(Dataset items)
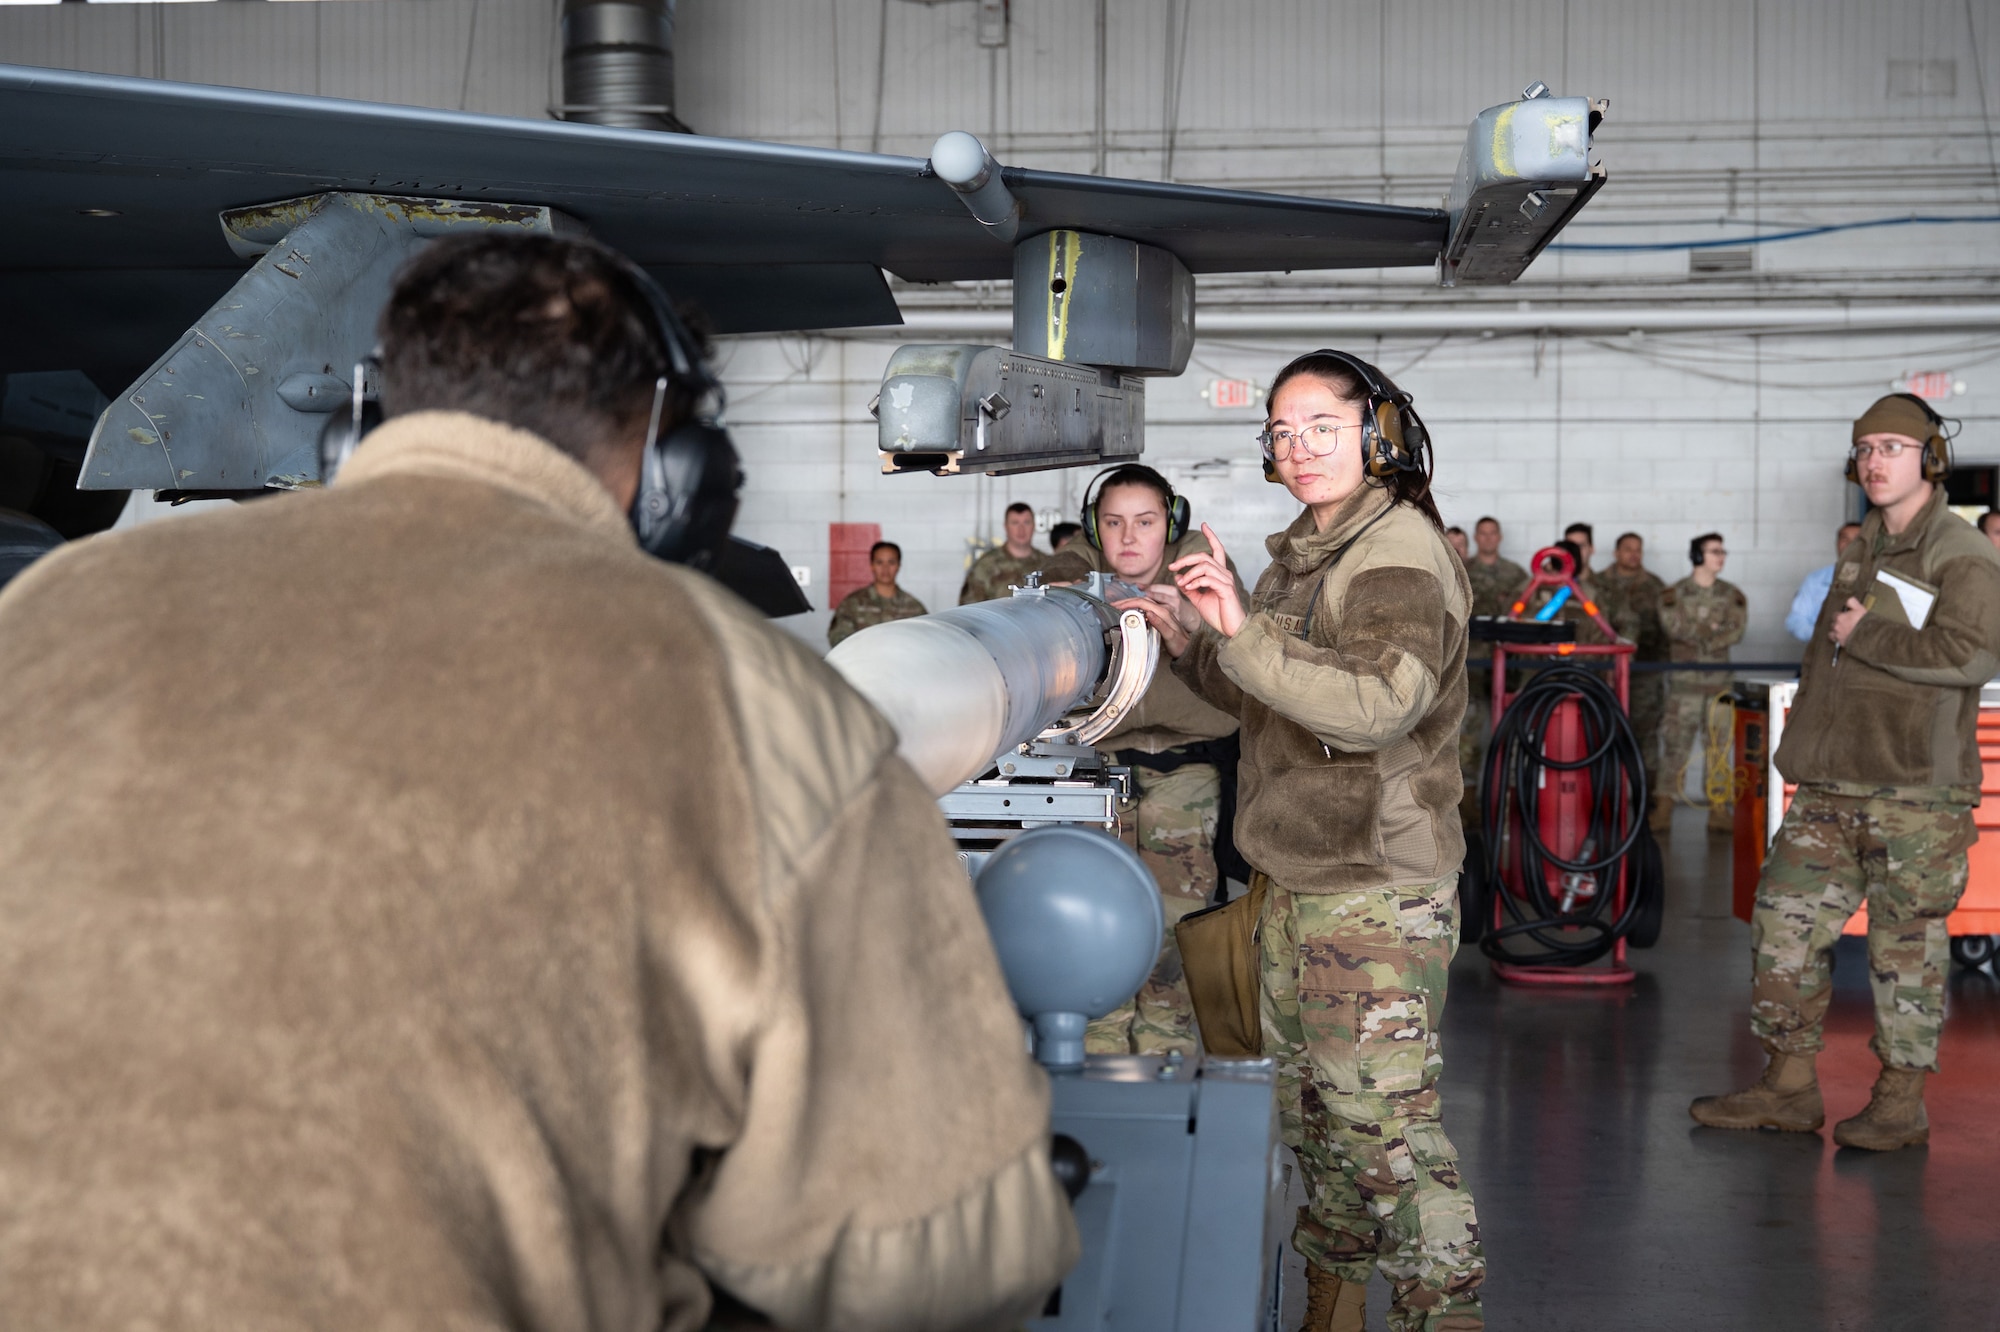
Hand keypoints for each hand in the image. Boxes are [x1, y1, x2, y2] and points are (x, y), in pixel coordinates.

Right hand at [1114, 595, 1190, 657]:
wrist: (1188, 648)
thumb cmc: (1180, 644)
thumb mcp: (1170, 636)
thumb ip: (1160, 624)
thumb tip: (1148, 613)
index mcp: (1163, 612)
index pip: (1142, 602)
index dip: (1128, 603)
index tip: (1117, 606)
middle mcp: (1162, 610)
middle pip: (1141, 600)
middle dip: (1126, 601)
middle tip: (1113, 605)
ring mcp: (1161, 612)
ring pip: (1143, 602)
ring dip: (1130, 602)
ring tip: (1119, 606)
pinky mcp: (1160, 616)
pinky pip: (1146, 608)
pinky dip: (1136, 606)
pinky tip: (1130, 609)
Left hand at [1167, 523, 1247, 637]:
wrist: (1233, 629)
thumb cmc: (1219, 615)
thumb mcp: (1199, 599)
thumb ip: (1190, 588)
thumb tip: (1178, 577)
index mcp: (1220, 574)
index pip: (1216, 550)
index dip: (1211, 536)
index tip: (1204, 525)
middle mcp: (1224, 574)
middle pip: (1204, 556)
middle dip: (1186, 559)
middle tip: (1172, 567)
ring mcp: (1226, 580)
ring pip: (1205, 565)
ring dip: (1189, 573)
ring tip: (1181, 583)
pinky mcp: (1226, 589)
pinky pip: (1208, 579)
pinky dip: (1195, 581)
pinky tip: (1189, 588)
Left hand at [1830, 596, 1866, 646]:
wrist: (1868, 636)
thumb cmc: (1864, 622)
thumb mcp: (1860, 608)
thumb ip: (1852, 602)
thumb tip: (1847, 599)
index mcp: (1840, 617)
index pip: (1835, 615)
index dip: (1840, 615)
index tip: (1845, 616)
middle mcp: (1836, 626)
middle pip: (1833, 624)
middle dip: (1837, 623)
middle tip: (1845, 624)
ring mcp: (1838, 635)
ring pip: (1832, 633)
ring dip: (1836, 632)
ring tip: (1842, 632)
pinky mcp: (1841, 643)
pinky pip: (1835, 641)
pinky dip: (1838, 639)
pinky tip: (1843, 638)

§ REQUIREMENT: Please transcribe every entry exactly as written, leaving the pictures out.

§ WRITTEN REPLY:
Hand keypoints for each hand in the image. Boxes are [x1, y1, x2, y2] and points are (x, y), in pixel coordinates.

Right hand at [1114, 595, 1190, 657]:
wrist: (1188, 648)
thumb cmc: (1180, 644)
thumb mcp: (1170, 636)
thumb ip: (1160, 624)
thumb tip: (1148, 613)
index mcp: (1163, 612)
index pip: (1142, 602)
index dip: (1128, 603)
index tip: (1117, 606)
middle mcp: (1162, 610)
middle pip: (1141, 600)
middle dip: (1126, 601)
middle tip: (1113, 605)
ring mcp: (1161, 612)
ring pip: (1143, 602)
ring dip: (1130, 602)
ring tip: (1119, 606)
pinky mcp: (1160, 616)
pinky pip: (1146, 608)
pinky dip: (1136, 606)
pinky tip: (1130, 609)
Left hand at [1167, 523, 1247, 637]:
wrist: (1233, 629)
thumb cmc: (1219, 615)
thumb mcp: (1199, 599)
thumb ip: (1190, 588)
thumb tip: (1178, 577)
index mcp: (1220, 574)
index pip: (1216, 550)
index dip: (1211, 536)
index tip: (1204, 525)
middle mcp: (1224, 574)
middle pip: (1204, 556)
middle dip: (1186, 559)
middle tip: (1172, 567)
ring mcp: (1226, 580)
ring pip: (1205, 565)
ring dip: (1189, 573)
ring tip: (1181, 583)
pinky mcp: (1226, 589)
pinky pip: (1208, 579)
pinky dip: (1195, 581)
pinky tip: (1189, 588)
Left hand at [1830, 596, 1866, 646]:
wrist: (1868, 636)
thumb cmc: (1864, 622)
thumb mcp: (1860, 608)
thumb ip: (1852, 602)
thumb tip: (1847, 599)
index mcp: (1840, 617)
index pip: (1835, 615)
index dip: (1840, 615)
index tip: (1845, 616)
middle mcp: (1836, 626)
middle pip: (1833, 624)
middle dip: (1837, 623)
middle tip: (1845, 624)
ring mcp: (1838, 635)
ring pip: (1832, 633)
ring dip: (1836, 632)
ring tip: (1842, 632)
pinky mcp: (1841, 643)
pinky pip: (1835, 641)
pinky dip: (1838, 639)
pinky tip: (1843, 638)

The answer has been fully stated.